As was reported by The Athletic, in the aftermath of what turned out as Emery’s final game in charge, it was understood it was more a question of when, not if, the club would sack the Spaniard. Amidst the ever-growing discontent among players, staff and fans alike, the horror show against Frankfurt proved the final straw.
The levels of morale were now so low the club had no choice but to finally do what they should have done long before. Emery’s 18 months in charge were up, and Arsenal found themselves in a perilous predicament.
Yes, it was because of the results. The absence of Champions League football was a serious cause for concern. After all, Emery was appointed on the premise of his perceived ability to lead Arsenal back into Europe’s elite competition, be it by a top four finish or Europa League success.
The performances had become insipid, uninspiring, and relentlessly soul-destructing. Soon, Emery’s Arsenal were shattering the records, and not in a good way. It was the club’s worst run of form since 1992. They hadn’t won a competitive fixture in almost two months. But while the dreadful results eventually proved the tipping point, it was far more than that.
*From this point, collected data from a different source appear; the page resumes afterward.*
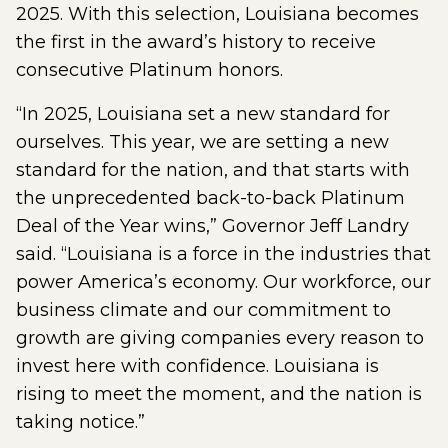
2025. With this selection, Louisiana becomes
the first in the award’s history to receive
consecutive Platinum honors.
“In 2025, Louisiana set a new standard for
ourselves. This year, we are setting a new
standard for the nation, and that starts with
the unprecedented back-to-back Platinum
Deal of the Year wins,” Governor Jeff Landry
said. “Louisiana is a force in the industries that
power America’s economy. Our workforce, our
business climate and our commitment to
growth are giving companies every reason to
invest here with confidence. Louisiana is
rising to meet the moment, and the nation is
taking notice.”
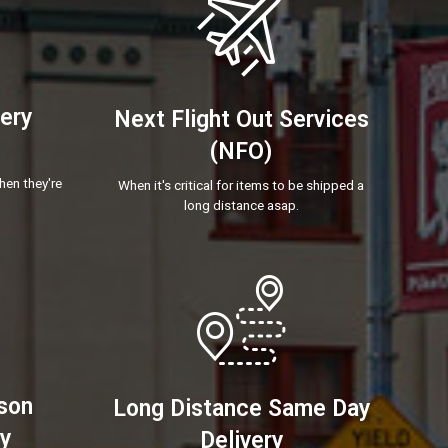
very
Next Flight Out Services
(NFO)
hen they're
When it's critical for items to be shipped a
long distance asap.
son
Long Distance Same Day
ry
Delivery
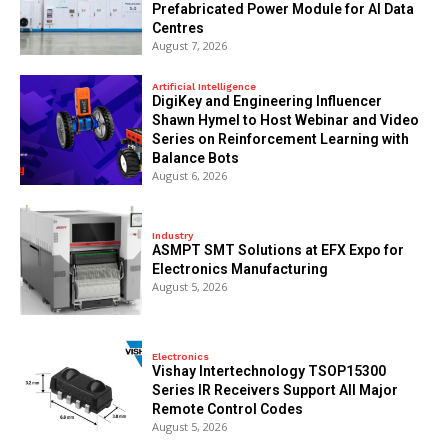
Prefabricated Power Module for AI Data
Centres
August 7, 2026
Artificial Intelligence
DigiKey and Engineering Influencer
Shawn Hymel to Host Webinar and Video
Series on Reinforcement Learning with
Balance Bots
August 6, 2026
Industry
ASMPT SMT Solutions at EFX Expo for
Electronics Manufacturing
August 5, 2026
Electronics
Vishay Intertechnology TSOP15300
Series IR Receivers Support All Major
Remote Control Codes
August 5, 2026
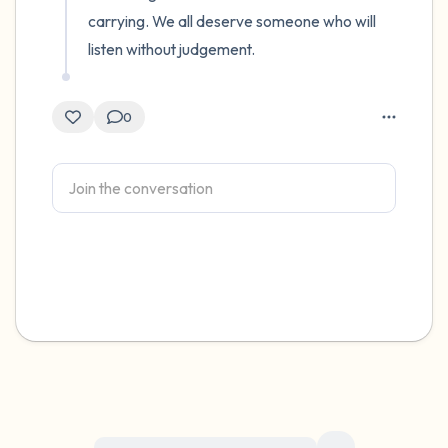
carrying. We all deserve someone who will 
listen without judgement.
0
For immediate help, visit {{resource}}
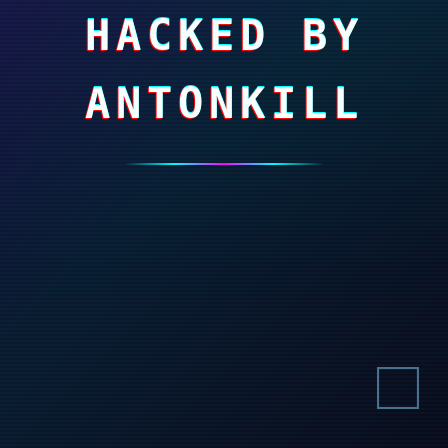
HACKED BY
ANTONKILL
The environment that ensued as a consequence left the club in complete and utter disarray. If the last stretch of Wenger’s 20-year reign provided its fair share of conflict, disappointment and crisis, then the fallout that emerged as Emery edged towards the exit door was arguably worse.
And yet, it wasn’t entirely his fault. It was clear that the situation had reached a point where he was no longer capable of doing his job. And given his poor communication skills, the fans were less able to sympathise with what he, as a manager, was tasked with. The players eventually followed suit, by which point the executives’ inexcusable lack of action resulted in an irreconcilable situation.
It was clear Emery was a dead man walking for some time. Even when the team won, they did so in remarkably unconvincing, anxiety-inducing fashion. It became clear that the Spaniard no longer had the tools to salvage Arsenal’s slowly sinking ship.
Those above allowed him to remain at the helm beyond his expiry date, and the disastrous consequences of his poorly managed exit held monumental consequences for the players, the club’s profile, and the current season.
Poor Freddie Ljungberg was then thrown into the deep end for a couple of weeks. Eventually, Arteta was appointed Emery’s full-time successor. His first business to attend to? Cleaning up the mess left behind by his predecessor. For who? His new employers, who had facilitated it.